Retail net absorption was 87,772 square feet this quarter, lower than one quarter ago and one year ago. Net absorption was highest for community centers this quarter at 251,930 square feet, followed by free-standing retail at 174 square feet. All other retail subtypes experienced negative net absorption this quarter, the highest, being in strip centers, at negative 117,591 square feet.

Among submarkets, the southwest had the valley’s strongest net absorption this quarter at 182,844 square feet. It was followed by downtown at 45,023 square feet and University East at 34,938 square feet. Negative net absorption occurred in the Henderson, North Las Vegas and west central submarkets, Stater said.

The retail businesses most active in occupying retail space over the past four quarters were involved in miscellaneous retail (22.4 percent), food (14.9 percent), apparel (13.1 percent), personal services (10.6 percent), amusement and recreation (6.2 percent), health services (6.1 percent) and eating and drinking places (5.1 percent), Stater said.

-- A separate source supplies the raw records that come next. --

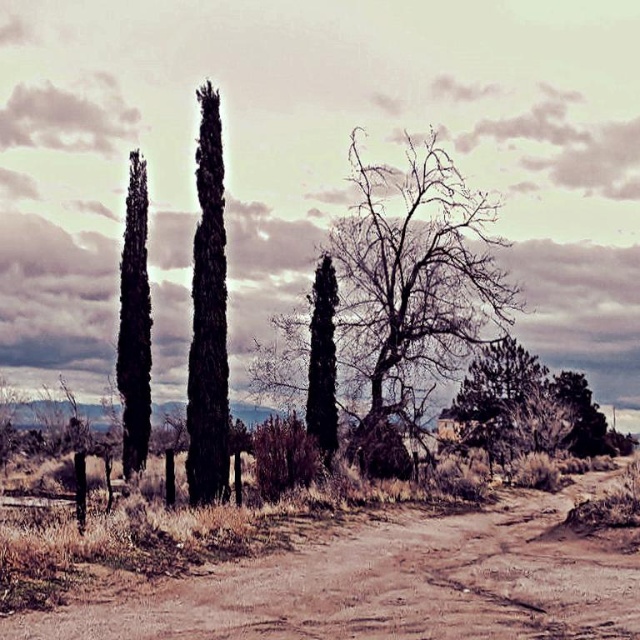
You are a bird looking for a place to perch. You see the bare branches at center and the dark green textured cypress tree at center. Which one is higher up where you can land?

The bare branches at center are above the dark green textured cypress tree at center, so you should land on the bare branches at center.

You are a hiker who needs to cross the brown sandy dirt at center and the bare branches at center. Given that your backpack is 1 meter wide, can you safely pass through the space between them?

The brown sandy dirt at center and the bare branches at center are 8.71 meters apart from each other. Since your backpack is only 1 meter wide, you can safely pass through the space between them as the distance is more than sufficient for your width.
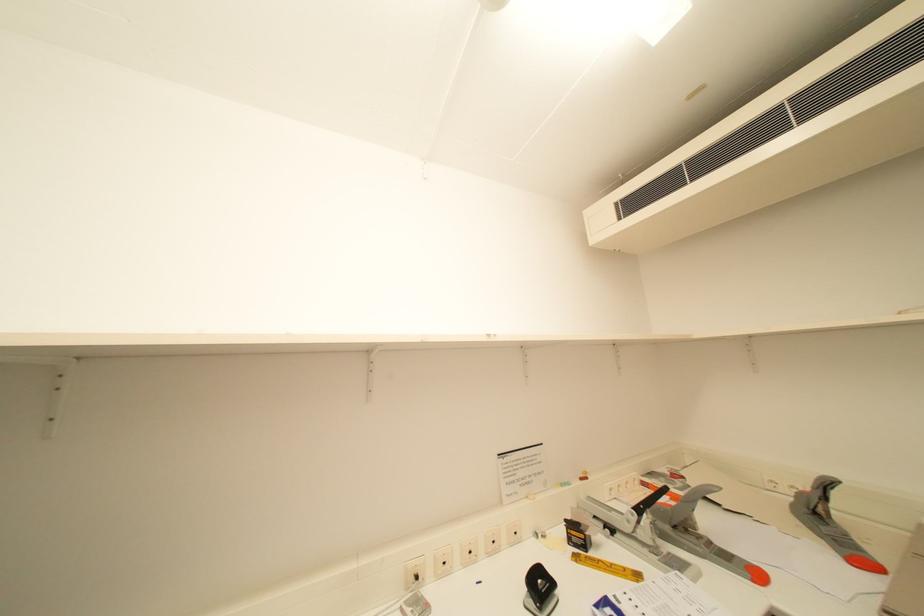
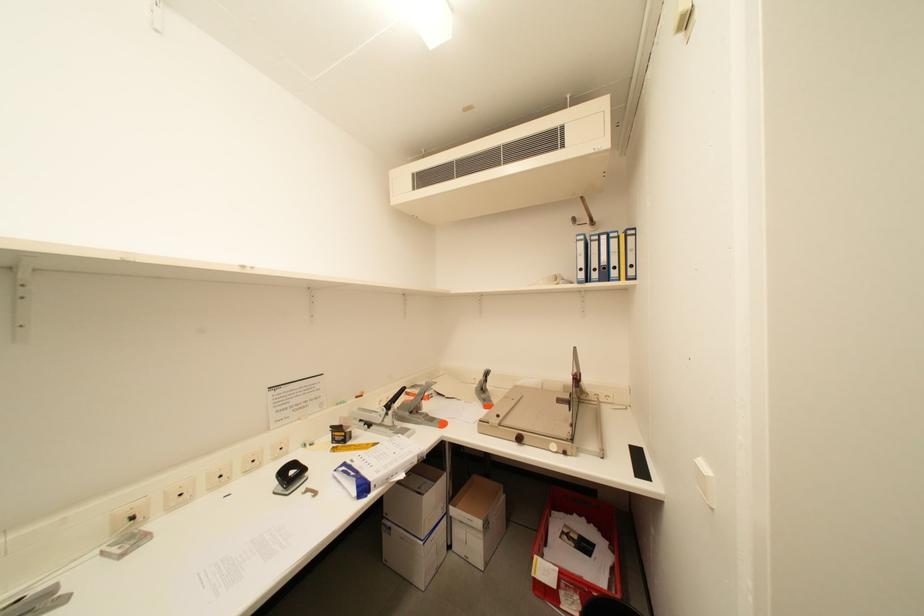
Question: The images are taken continuously from a first-person perspective. In which direction is your viewpoint rotating?

Choices:
 (A) Left
 (B) Right
 (C) Up
 (D) Down

Answer: (B)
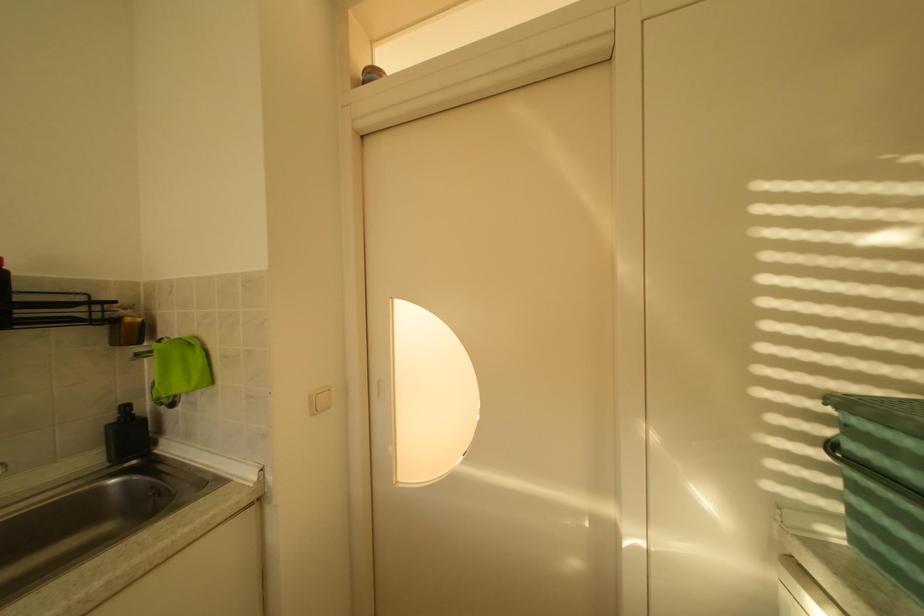
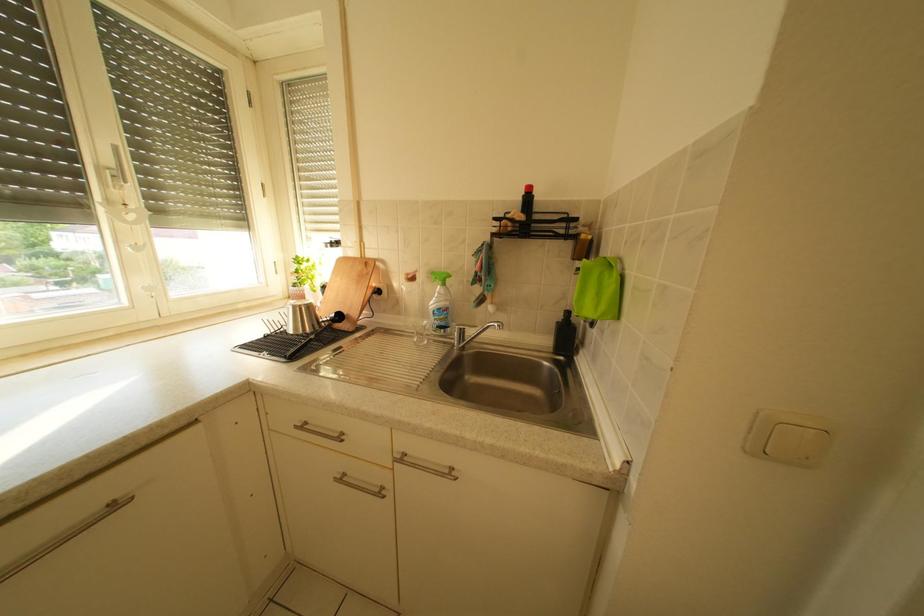
How did the camera likely rotate?

The camera's rotation is toward left-down.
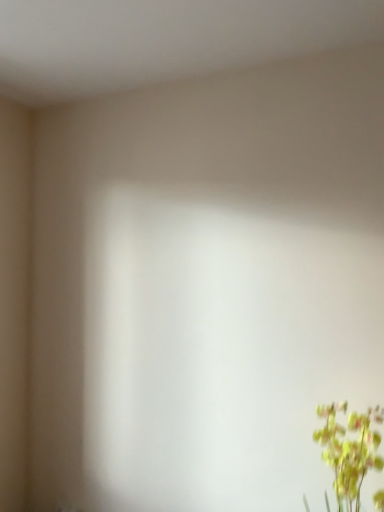
What do you see at coordinates (349, 450) in the screenshot?
I see `yellow matte flower at lower right` at bounding box center [349, 450].

Where is `yellow matte flower at lower right`? yellow matte flower at lower right is located at coordinates (349, 450).

Measure the distance between yellow matte flower at lower right and camera.

The depth of yellow matte flower at lower right is 4.89 feet.

At what (x,y) coordinates should I click in order to perform the action: click on yellow matte flower at lower right. Please return your answer as a coordinate pair (x, y). The width and height of the screenshot is (384, 512). Looking at the image, I should click on (349, 450).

Local companies took 61.1 percent of the leased square footage tracked over the past four quarters, followed by companies from the Southwest (12.1 percent), Pacific Northwest (8.6 percent) and Mid-Atlantic states (6.3 percent). The shift from national and regional companies to local companies explains the lower net absorption levels they have seen in 2025 compared to past years, Stater said.

On leases signed over the past 12 months, rent increases averaged 3.1 percent per annum, 0.1-point higher than the previous period. Free rent averaged 3 percent of the lease term, up slightly from the previous period. The average tenant improvement allowance was $17.62 per square foot, lower than last quarter.

Among submarkets, North Las Vegas, northeast, northwest, southwest and west central had vacancy rates below the valley average, while downtown, Henderson and University East had above average vacancy. The valley’s lowest vacancy rate was in the southwest at 2.9 percent and highest was in the downtown submarket at 7.1 percent, Stater said.

The average asking rental rate for retail space increased to $1.88 this quarter. This was $0.17 per square foot higher than one year ago. The Henderson submarket, with 4.5 percent vacancy, had the valley’s highest asking rates at $2.87 per square foot. It was followed by the 2.9 percent-vacant southwest submarket at $2.75 per square foot.